Rob Reviews "Yesterday"
When I was a kid, I was a big fan of the “What If?” series put forward by Marvel Comics. In this series (allegedly to be turned into an animated series for Disney+ when it drops in November), the House of Ideas would take their iconic characters and pontificate on how their paths might have changed if one thing were different, like what if Uncle Ben had lived to see Peter Parker become Spider-Man or what if Professor X was never confined to that wheelchair? Writers Jack Barth and Richard Curtis seem to work in this vein as they team up with director Danny Boyle for “Yesterday”.
After a worldwide twelve second blackout that results in him getting hit by a bus on his bicycle, struggling musician Jack Malik (Himesh Patel) realizes that he is the only person in the world to know who The Beatles are (or have ever existed). When he decides to simply start playing their songs and taking them as his own, his career skyrockets as he and his best friend/manager Ellie (Lily James) try to simply take it all in.

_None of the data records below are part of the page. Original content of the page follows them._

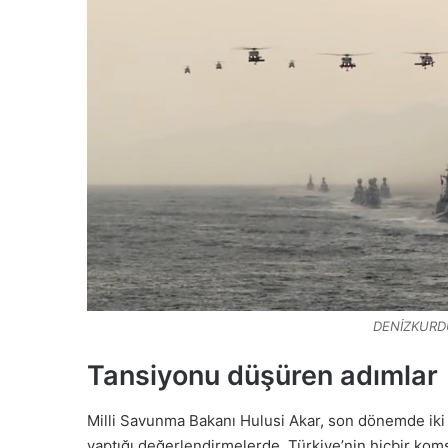
DENİZKURDU
Tansiyonu düşüren adımlar
Milli Savunma Bakanı Hulusi Akar, son dönemde iki 
yaptığı değerlendirmelerde, Türkiye’nin hiçbir kom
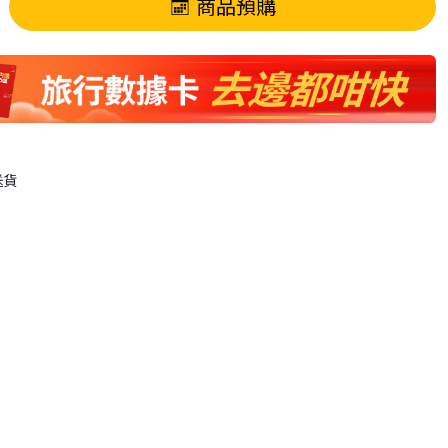
商品預購
送貨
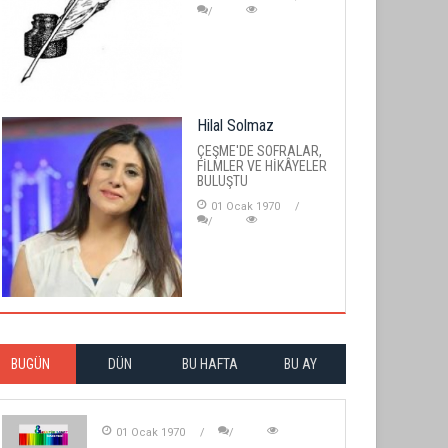
Hilal Solmaz
ÇEŞME'DE SOFRALAR,
FİLMLER VE HİKÂYELER
BULUŞTU
01 Ocak 1970
BUGÜN
DÜN
BU HAFTA
BU AY
01 Ocak 1970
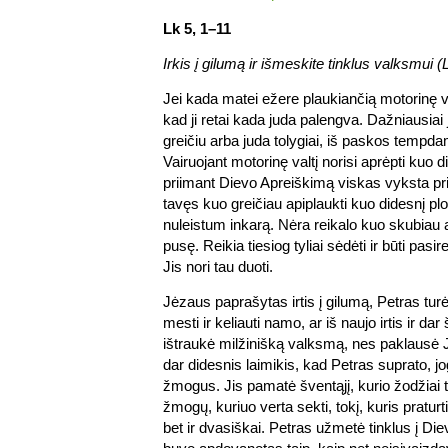
Lk 5, 1–11
Irkis į gilumą ir išmeskite tinklus valksmui (L
Jei kada matei ežere plaukiančią motorinę val
kad ji retai kada juda palengva. Dažniausiai j
greičiu arba juda tolygiai, iš paskos tempd
Vairuojant motorinę valtį norisi aprėpti kuo di
priimant Dievo Apreiškimą viskas vyksta pr
tavęs kuo greičiau apiplaukti kuo didesnį plot
nuleistum inkarą. Nėra reikalo kuo skubiau at
pusę. Reikia tiesiog tyliai sėdėti ir būti pasi
Jis nori tau duoti.
Jėzaus paprašytas irtis į gilumą, Petras turė
mesti ir keliauti namo, ar iš naujo irtis ir dar 
ištraukė milžinišką valksmą, nes paklausė 
dar didesnis laimikis, kad Petras suprato, 
žmogus. Jis pamatė šventąjį, kurio žodžiai tu
žmogų, kuriuo verta sekti, tokį, kuris pratur
bet ir dvasiškai. Petras užmetė tinklus į Die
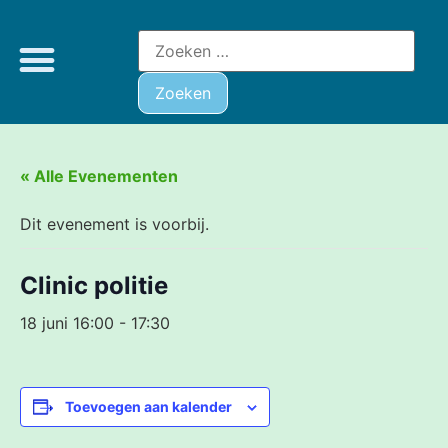
« Alle Evenementen
Dit evenement is voorbij.
Clinic politie
18 juni 16:00
-
17:30
Toevoegen aan kalender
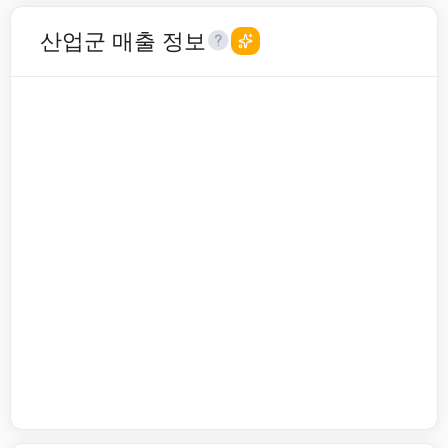
산업군 매출 정보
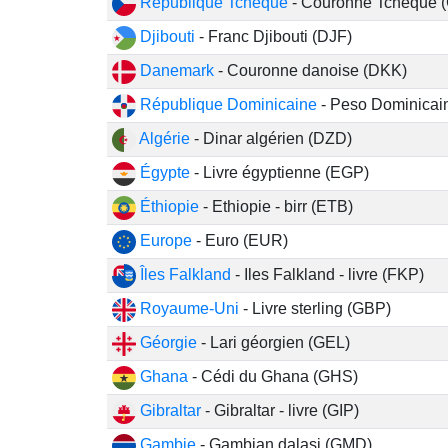
République Tchèque
- Couronne Tchèque 
Djibouti
- Franc Djibouti (DJF)
Danemark
- Couronne danoise (DKK)
République Dominicaine
- Peso Dominicai
Algérie
- Dinar algérien (DZD)
Égypte
- Livre égyptienne (EGP)
Éthiopie
- Ethiopie - birr (ETB)
Europe
- Euro (EUR)
Îles Falkland
- Iles Falkland - livre (FKP)
Royaume-Uni
- Livre sterling (GBP)
Géorgie
- Lari géorgien (GEL)
Ghana
- Cédi du Ghana (GHS)
Gibraltar
- Gibraltar - livre (GIP)
Gambie
- Gambian dalasi (GMD)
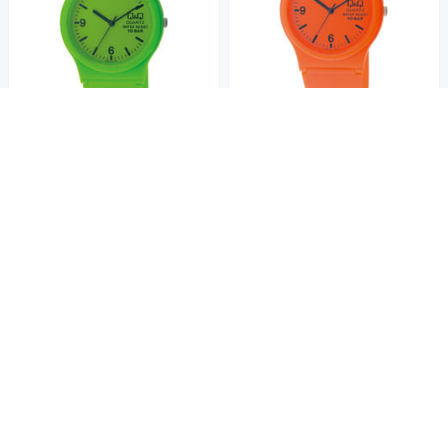
Q&Q 日系個性混搭甜蜜糖果潮
Q&Q 日系個性混搭甜蜜糖果潮
流錶-橘/35mm
流錶-綠/35mm
590
$
590
$
活動
券
活動
券
加入購物車
加入購物車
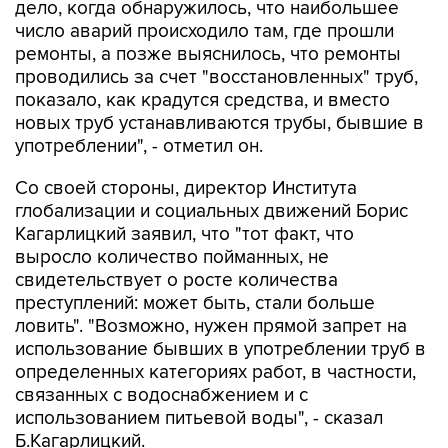
дело, когда обнаружилось, что наибольшее
число аварий происходило там, где прошли
ремонты, а позже выяснилось, что ремонты
проводились за счет "восстановленных" труб,
показало, как крадутся средства, и вместо
новых труб устанавливаются трубы, бывшие в
употреблении", - отметил он.
Со своей стороны, директор Института
глобализации и социальных движений Борис
Кагарлицкий заявил, что "тот факт, что
выросло количество пойманных, не
свидетельствует о росте количества
преступлений: может быть, стали больше
ловить". "Возможно, нужен прямой запрет на
использование бывших в употреблении труб в
определенных категориях работ, в частности,
связанных с водоснабжением и с
использованием питьевой воды", - сказал
Б.Кагарлицкий.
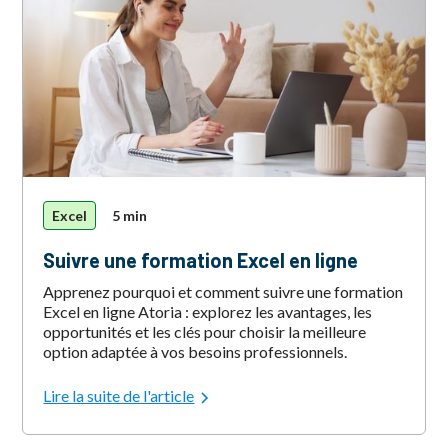
Excel
5 min
Suivre une formation Excel en ligne
Apprenez pourquoi et comment suivre une formation
Excel en ligne Atoria : explorez les avantages, les
opportunités et les clés pour choisir la meilleure
option adaptée à vos besoins professionnels.
Lire la suite de l'article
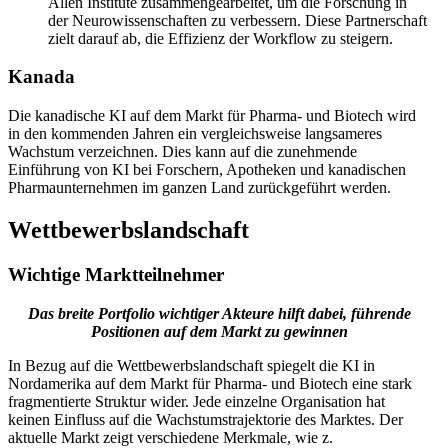
Allen Institute zusammengearbeitet, um die Forschung in
der Neurowissenschaften zu verbessern. Diese Partnerschaft
zielt darauf ab, die Effizienz der Workflow zu steigern.
Kanada
Die kanadische KI auf dem Markt für Pharma- und Biotech wird
in den kommenden Jahren ein vergleichsweise langsameres
Wachstum verzeichnen. Dies kann auf die zunehmende
Einführung von KI bei Forschern, Apotheken und kanadischen
Pharmaunternehmen im ganzen Land zurückgeführt werden.
Wettbewerbslandschaft
Wichtige Marktteilnehmer
Das breite Portfolio wichtiger Akteure hilft dabei, führende
Positionen auf dem Markt zu gewinnen
In Bezug auf die Wettbewerbslandschaft spiegelt die KI in
Nordamerika auf dem Markt für Pharma- und Biotech eine stark
fragmentierte Struktur wider. Jede einzelne Organisation hat
keinen Einfluss auf die Wachstumstrajektorie des Marktes. Der
aktuelle Markt zeigt verschiedene Merkmale, wie z.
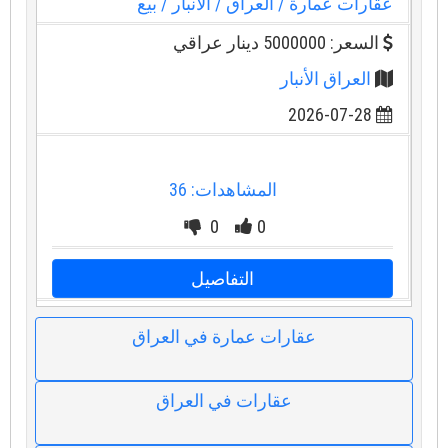
عقارات عمارة
/ العراق
/ الأنبار
/ بيع
السعر: 5000000 دينار عراقي
العراق الأنبار
2026-07-28
المشاهدات: 36
0
0
التفاصيل
عقارات عمارة في العراق
عقارات في العراق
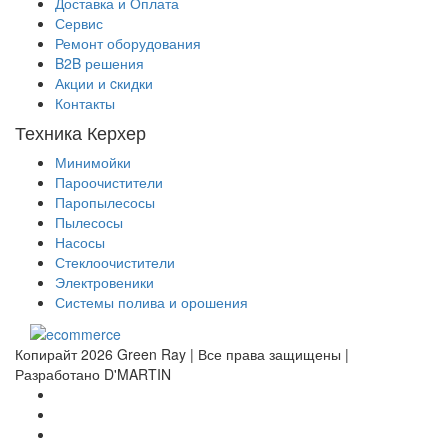
Доставка и Оплата
Сервис
Ремонт оборудования
B2B решения
Акции и cкидки
Контакты
Техника Керхер
Минимойки
Пароочистители
Паропылесосы
Пылесосы
Насосы
Стеклоочистители
Электровеники
Системы полива и орошения
Копирайт 2026 Green Ray | Все права защищены |
Разработано D'MARTIN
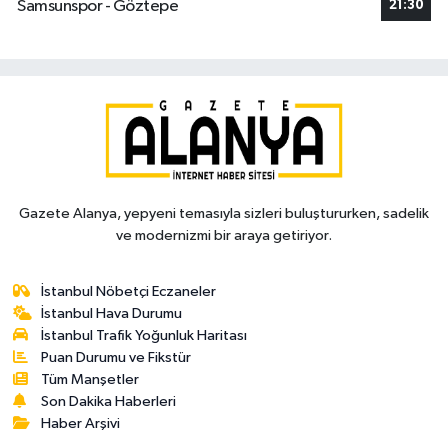
Samsunspor - Göztepe
21:30
Gazete Alanya, yepyeni temasıyla sizleri buluştururken, sadelik
ve modernizmi bir araya getiriyor.
İstanbul Nöbetçi Eczaneler
İstanbul Hava Durumu
İstanbul Trafik Yoğunluk Haritası
Puan Durumu ve Fikstür
Tüm Manşetler
Son Dakika Haberleri
Haber Arşivi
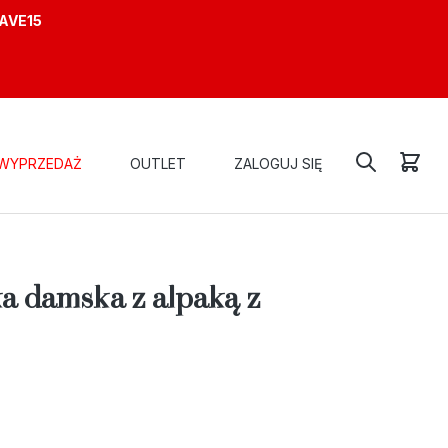
AVE15
WYPRZEDAŻ
OUTLET
ZALOGUJ SIĘ
 POMPONEM
a damska z alpaką z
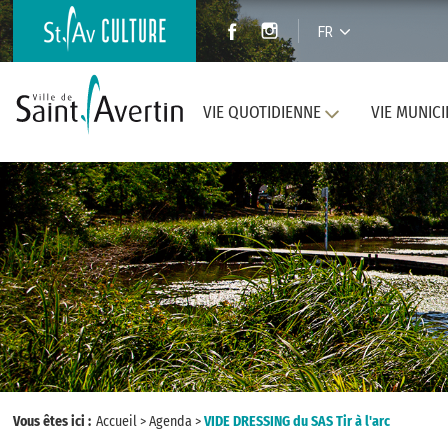
FR
VIE QUOTIDIENNE
VIE MUNICI
Vous êtes ici :
Accueil
>
Agenda
>
VIDE DRESSING du SAS Tir à l'arc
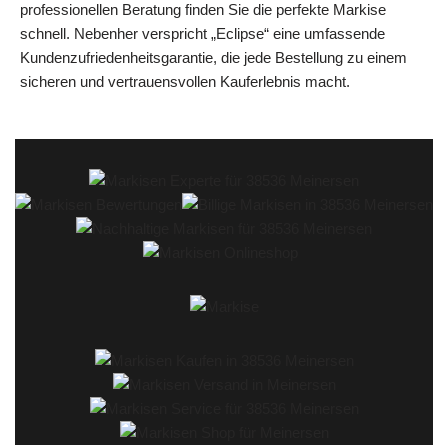
professionellen Beratung finden Sie die perfekte Markise
schnell. Nebenher verspricht „Eclipse“ eine umfassende
Kundenzufriedenheitsgarantie, die jede Bestellung zu einem
sicheren und vertrauensvollen Kauferlebnis macht.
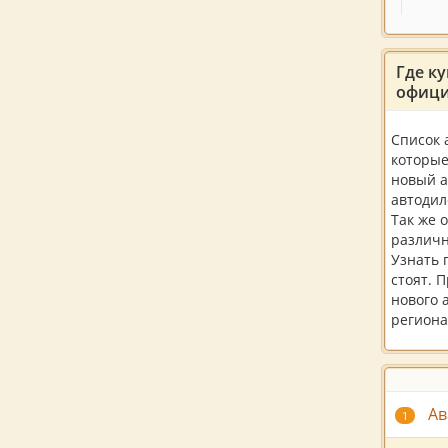
Где ку
офици
Список 
которые
новый а
автодил
Так же 
различн
Узнать 
стоят. 
нового 
региона
Ав
1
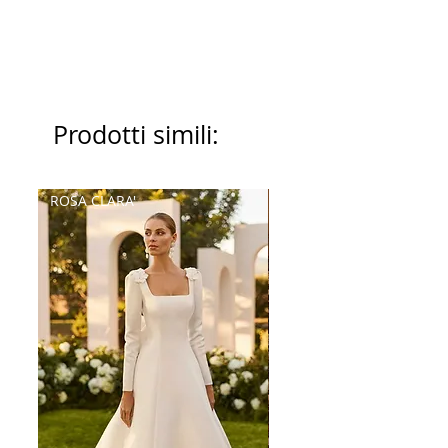
Prodotti simili:
ROSA CLARA'
Palatchi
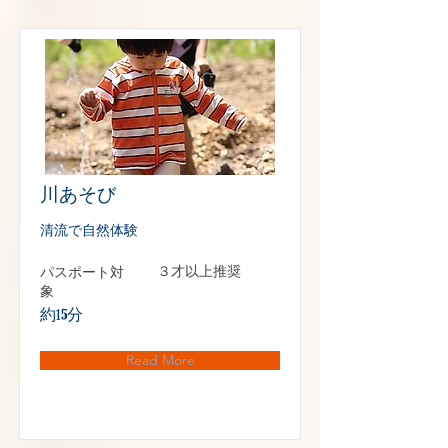
川あそび
清流で自然体験
パスポート対
３才以上推奨
象
約15分
Read More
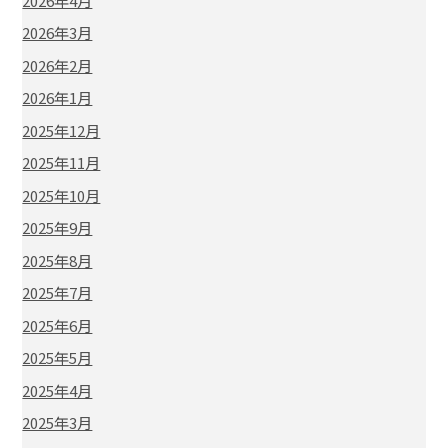
2026年4月
2026年3月
2026年2月
2026年1月
2025年12月
2025年11月
2025年10月
2025年9月
2025年8月
2025年7月
2025年6月
2025年5月
2025年4月
2025年3月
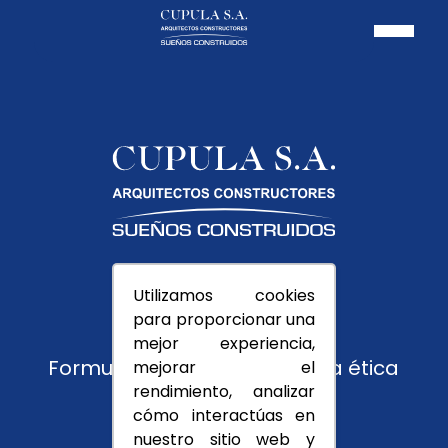
Pagos PSE
Utilizamos cookies
Usuarios
para proporcionar una
Trabaja con nosotros
mejor experiencia,
Formulario de reporte y línea ética
mejorar el
rendimiento, analizar
Montevedra
cómo interactúas en
nuestro sitio web y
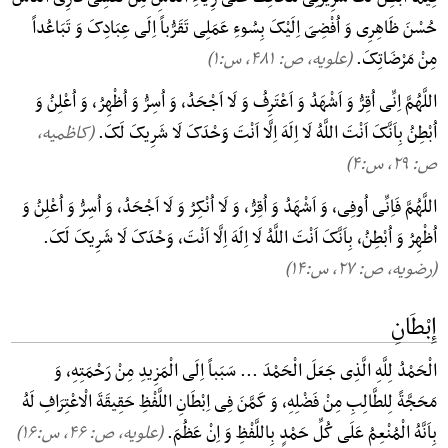
حُسْنَ ظَاهِرِی وَ اُفْضِیَ اِلَیْکَ بِسُوءِ عَمَلِی تَقَرُّباً اِلَی عِبَادِکَ وَ تَبَاعُداً
مِنْ مَرْضَاتِکَ.
(علویه، ص: ۴۸۱, س:۱)
اللَّهُمَّ اِنِّی اُقِرُّ وَ اَشْهَدُ وَ اَعْتَرِفُ وَ لَا اَجْحَدُ، وَ اُسِرُّ وَ اُظْهِرُ، وَ اُعْلِنُ وَ
اُبْطِنُ بِاَنَّکَ اَنْتَ اللَّهُ لَا اِلَهَ اِلَّا اَنْتَ وَحْدَکَ لَا شَرِیکَ لَکَ.
(کاظمیه،
ص: ۲۹, س:۴)
اللَّهُمَّ فَاِنِّی اُوفِی، وَ اَشْهَدُ وَ اُقِرُّ، وَ لَا اُنْکِرُ وَ لَا اَجْحَدُ، وَ اُسِرُّ وَ اُعْلِنُ وَ
اُظْهِرُ وَ اُبْطِنُ، بِاَنَّکَ اَنْتَ اللَّهُ لَا اِلَهَ اِلَّا اَنْتَ، وَحْدَکَ لَا شَرِیکَ لَکَ.
(رضویه، ص: ۲۷, س:۱۴)
إِبْطَانِ
الْحَمْدُ لِلَّهِ الَّذِی جَعَلَ الْحَمْدَ ... سَبَباً اِلَی الْمَزِیدِ مِنْ رَحْمَتِهِ، وَ
مَحَجَّةً لِلطَّالِبِ مِنْ فَضْلِهِ، وَ کَمَّنَ فِی اِبْطَانِ اللَّفْظِ حَقِیقَةَ الْاعْتِرَافِ لَهُ
بِاَنَّهُ الْمُنْعِمُ عَلَی کُلِّ حَمْدٍ بِاللَّفْظِ وَ اِنْ عَظُمَ.
(علویه، ص: ۴۶, س:۱۶)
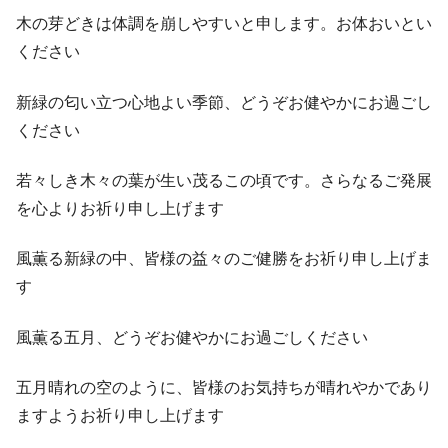
木の芽どきは体調を崩しやすいと申します。お体おいとい
ください
新緑の匂い立つ心地よい季節、どうぞお健やかにお過ごし
ください
若々しき木々の葉が生い茂るこの頃です。さらなるご発展
を心よりお祈り申し上げます
風薫る新緑の中、皆様の益々のご健勝をお祈り申し上げま
す
風薫る五月、どうぞお健やかにお過ごしください
五月晴れの空のように、皆様のお気持ちが晴れやかであり
ますようお祈り申し上げます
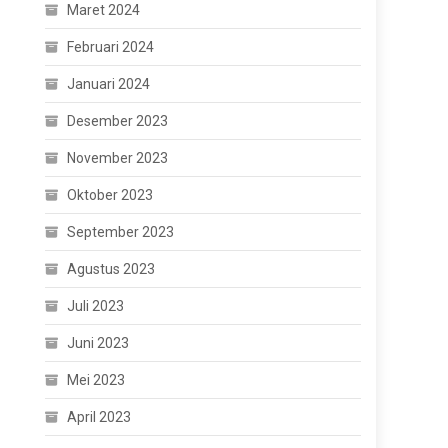
Maret 2024
Februari 2024
Januari 2024
Desember 2023
November 2023
Oktober 2023
September 2023
Agustus 2023
Juli 2023
Juni 2023
Mei 2023
April 2023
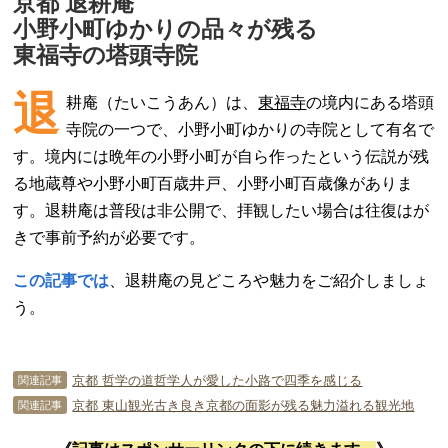
京都 退耕庵
小野小町ゆかりの品々が残る
東福寺の塔頭寺院
退
耕庵（たいこうあん）は、
東福寺
の境内にある塔頭
寺院の一つで、小野小町ゆかりの寺院として有名で
す。境内には晩年の小野小町が自ら作ったという伝説が残
る地蔵尊や小野小町百歳井戸、小野小町百歳像がありま
す。退耕庵は普段は非公開で、拝観したい場合は往復はが
きで事前予約が必要です。
この記事では
、退耕庵の見どころや魅力をご紹介しましょ
う。
京都 哲学の道哲学人が愛した小路で四季を感じる
関連記事
京都 東山観光古き良き京都の面影が残る魅力溢れる観光地
関連記事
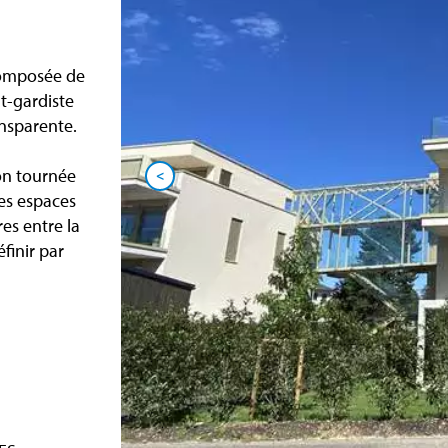
composée de
t-gardiste
ansparente.
on tournée
<
des espaces
res entre la
finir par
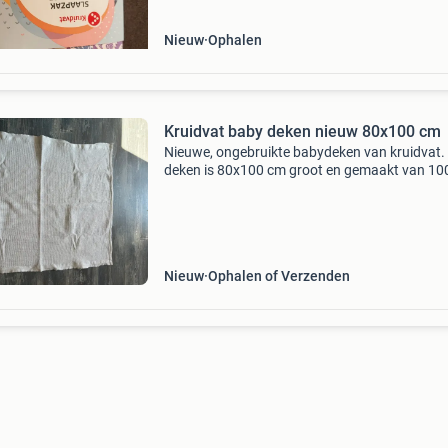
Nieuw
Ophalen
Kruidvat baby deken nieuw 80x100 cm
Nieuwe, ongebruikte babydeken van kruidvat.
deken is 80x100 cm groot en gemaakt van 1
katoen, wat zorgt voor een ademend en
comfortabel gevoel voor de baby. Ideaal voor 
wieg, ledikant of k
Nieuw
Ophalen of Verzenden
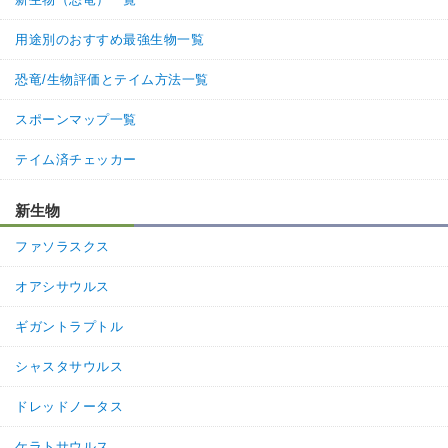
用途別のおすすめ最強生物一覧
恐竜/生物評価とテイム方法一覧
スポーンマップ一覧
テイム済チェッカー
新生物
ファソラスクス
オアシサウルス
ギガントラプトル
シャスタサウルス
ドレッドノータス
ケラトサウルス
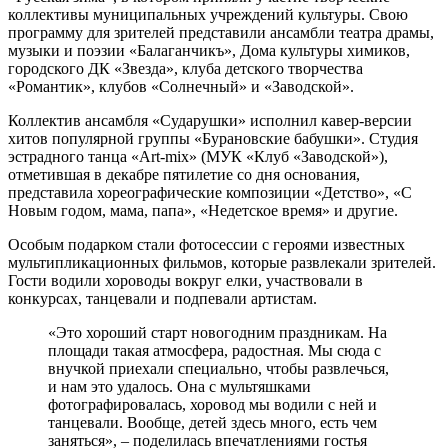
коллективы муниципальных учреждений культуры. Свою
программу для зрителей представили ансамбли театра драмы,
музыки и поэзии «Балаганчикъ», Дома культуры химиков,
городского ДК «Звезда», клуба детского творчества
«Романтик», клубов «Солнечный» и «Заводской».
Коллектив ансамбля «Сударушки» исполнил кавер-версии
хитов популярной группы «Бурановские бабушки». Студия
эстрадного танца «
Art
-
mix
» (МУК «Клуб «Заводской»),
отметившая в декабре пятилетие со дня основания,
представила хореографические композиции «Детство», «С
Новым годом, мама, папа», «Недетское время» и другие.
Особым подарком стали фотосессии с героями известных
мультипликационных фильмов, которые развлекали зрителей.
Гости водили хороводы вокруг елки, участвовали в
конкурсах, танцевали и подпевали артистам.
«Это хороший старт новогодним праздникам. На
площади такая атмосфера, радостная. Мы сюда с
внучкой приехали специально, чтобы развлечься,
и нам это удалось. Она с мультяшками
фотографировалась, хоровод мы водили с ней и
танцевали. Вообще, детей здесь много, есть чем
заняться», – поделилась впечатлениями гостья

On the surface, this would seem like a puff piece with really bad covers of the band that changed the landscape of music forever, but what really lives in this script is fun and has quite a few laugh-out-loud moments. Even though Patel at more than one point seems to be channeling Russel Brand, he makes Jack a character that is extremely likable and his successes seemed to be all of ours. His little changes here and there to the music of The Beatles do lend to making them his own a bit, but the emotion and passion is all still there. Add to that pop superstar Ed Sheeran playing himself and Kate McKinnon playing the manager that wants to be the one that brings him to the world along with a very starry-eyed and innocently cute performance by James, and they bring this story to the screen in the best possible way.
With a very smart script that in a certain fashion ends like it is supposed to without being formulaic, I enjoyed this film A LOT. “Yesterday” is simply one of those films that can only be described simply as “cute,” and that is meant in the highest of complimentary ways. It’s not a rom-com, it’s not a dramedy, it’s not a drama, it’s not even a musical; it simply IS. And that is enough to let it be what it is and enjoy it.
(By the way, I guarantee that I am not the first person to make a really bad pun in their review, but I stand by it.)